The first sound that opens Grace/Wastelands, Peter Doherty's first solo effort proper, is the click of plectrum on muted guitar strings and a hushed count-in. So far, so much like the various discs of demos self-released over the years since The Libertines imploded in a blaze of guardsmen's jackets, fistfights and visions of England both crystal-sharp and pink-gin tinted. But something has changed: 'Arcady' is a song Peterphiles have heard countless times before, though it's previously seemed aimless and unfocused, like it was being written and re-thought during its performance. Here, though, with producer Stephen Street and collaborator Graham Coxon, the songs have been finished, polished and rethought before recording.

This album, then, is the first Peter Doherty solo album - The Libertines and Babyshambles' four studio records were definitely group efforts, with Doherty's poetic side complimented and obscured by his erstwhile contributors. So what is the state of Albion? Pretty good, actually, to the shock of a good number of record critics. Grace/Wastelands has been praised for its sonic range, featuring cinematic strings, dub rhythms (including that reverb/delay drenched "distant horn" type noise that always seems to show up on any vaguely dubby sounding track) and even a jazz stomp on the excellent 'Sweet By And By'.

And Doherty's songs stand up very well generally; his favourite subject, the contrast of real-life Britain with the pastoral idyll of Albion is the subject of most of the tracks here - when he does stray to portraits of non-English subjects such as biblical stripper and renowned severed-head fan Salom, it is through a Wildean cipher. But when the seam is so rich, why should we be upset when Doherty decides to stay inside his comfort zone? Especially when it produces songs like '1939 Returning,' a beautiful and sorrowful effort that compares the experiences of soldiers and evacuees in the Second World War with what they're doing now, where "pills aren't the only blues".

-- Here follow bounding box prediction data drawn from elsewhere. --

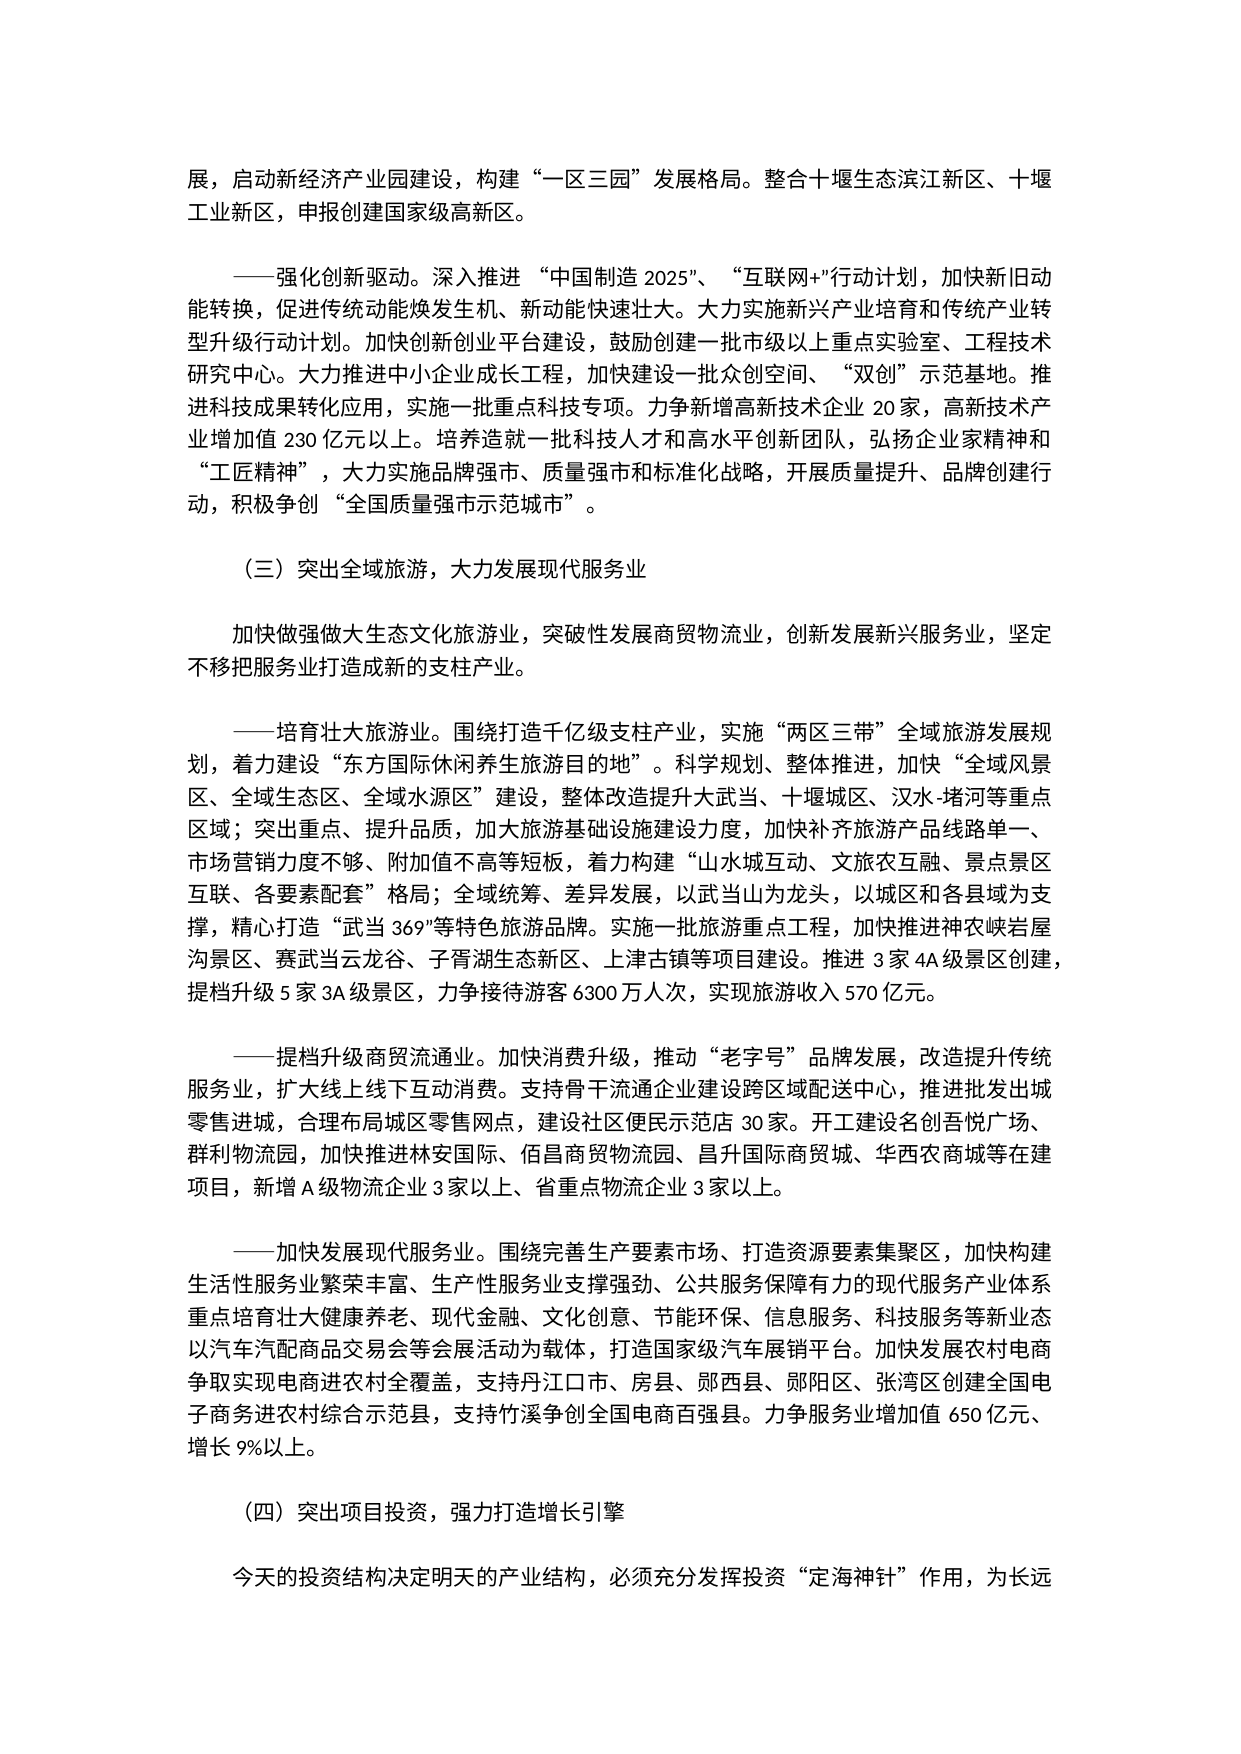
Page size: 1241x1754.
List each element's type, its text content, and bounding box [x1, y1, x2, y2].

text （三）突出全域旅游，大力发展现代服务业 [187, 552, 1053, 584]
text ——加快发展现代服务业。围绕完善生产要素市场、打造资源要素集聚区，加快构建生活性服务业繁荣丰富、生产性服务业支撑强劲、公共服务保障有力的现代服务产业体系。重点培育壮大健康养老、现代金融、文化创意、节能环保、信息服务、科技服务等新业态。以汽车汽配商品交易会等会展活动为载体，打造国家级汽车展销平台。加快发展农村电商，争取实现电商进农村全覆盖，支持丹江口市、房县、郧西县、郧阳区、张湾区创建全国电子商务进农村综合示范县，支持竹溪争创全国电商百强县。力争服务业增加值650亿元、增长9%以上。 [187, 1234, 1053, 1462]
text ——培育壮大旅游业。围绕打造千亿级支柱产业，实施“两区三带”全域旅游发展规划，着力建设“东方国际休闲养生旅游目的地”。科学规划、整体推进，加快“全域风景区、全域生态区、全域水源区”建设，整体改造提升大武当、十堰城区、汉水-堵河等重点区域；突出重点、提升品质，加大旅游基础设施建设力度，加快补齐旅游产品线路单一、市场营销力度不够、附加值不高等短板，着力构建“山水城互动、文旅农互融、景点景区互联、各要素配套”格局；全域统筹、差异发展，以武当山为龙头，以城区和各县域为支撑，精心打造“武当369”等特色旅游品牌。实施一批旅游重点工程，加快推进神农峡岩屋沟景区、赛武当云龙谷、子胥湖生态新区、上津古镇等项目建设。推进3家4A级景区创建，提档升级5家3A级景区，力争接待游客6300万人次，实现旅游收入570亿元。 [187, 714, 1053, 1007]
text ——提档升级商贸流通业。加快消费升级，推动“老字号”品牌发展，改造提升传统服务业，扩大线上线下互动消费。支持骨干流通企业建设跨区域配送中心，推进批发出城、零售进城，合理布局城区零售网点，建设社区便民示范店30家。开工建设名创吾悦广场、群利物流园，加快推进林安国际、佰昌商贸物流园、昌升国际商贸城、华西农商城等在建项目，新增A级物流企业3家以上、省重点物流企业3家以上。 [187, 1039, 1053, 1202]
text 加快做强做大生态文化旅游业，突破性发展商贸物流业，创新发展新兴服务业，坚定不移把服务业打造成新的支柱产业。 [187, 617, 1053, 682]
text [187, 1559, 1053, 1592]
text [187, 162, 1053, 227]
text ——强化创新驱动。深入推进 “中国制造2025”、“互联网+”行动计划，加快新旧动能转换，促进传统动能焕发生机、新动能快速壮大。大力实施新兴产业培育和传统产业转型升级行动计划。加快创新创业平台建设，鼓励创建一批市级以上重点实验室、工程技术研究中心。大力推进中小企业成长工程，加快建设一批众创空间、“双创”示范基地。推进科技成果转化应用，实施一批重点科技专项。力争新增高新技术企业20家，高新技术产业增加值230亿元以上。培养造就一批科技人才和高水平创新团队，弘扬企业家精神和“工匠精神”，大力实施品牌强市、质量强市和标准化战略，开展质量提升、品牌创建行动，积极争创 “全国质量强市示范城市”。 [187, 259, 1053, 519]
text （四）突出项目投资，强力打造增长引擎 [187, 1494, 1053, 1527]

There are weak points: the only song with a Doherty/Bar credit here, 'A Little Death Around the Eyes' has a wonderfully menacing Scott Walker gloss on it, though one can't quite imagine the patron saint of avant-garde music disguised as pop penning the couplet "Your boyfriend's name was Dave/I was bold and brave". It's no punching a donkey in the streets of Galway, that's for sure. And Doherty's voice isn't quite up to the demands some of the songs place on it, but it is a lot clearer and less incomprehensible than it has been previously, which is A Good Thing unless you can't stand the sound of it, but one would wonder why you were listening, unless perhaps you were a Sun reporter determined to draw some sort of drug narrative out of it.

Ah yes. Drugs. The lesser cause of Doherty's problems throughout his life (the greater being the media), and the reason he exists as a character rather than an artist and performer in the minds of most of the braying idiots who trample around being confused and angry. I was determined I would only mention them at the very end of the review, because they don't need to be mentioned in the same breath as Peter Doherty anymore. With Grace/Wastelands, he has silenced his critics and done what his real function is. Not selling papers, not being the subject of tutted disdain at Daily Mail readers' dinner and veiled race-hate parties, but making music, and bloody good music at that. Don't Look Back Into the Sun, eh?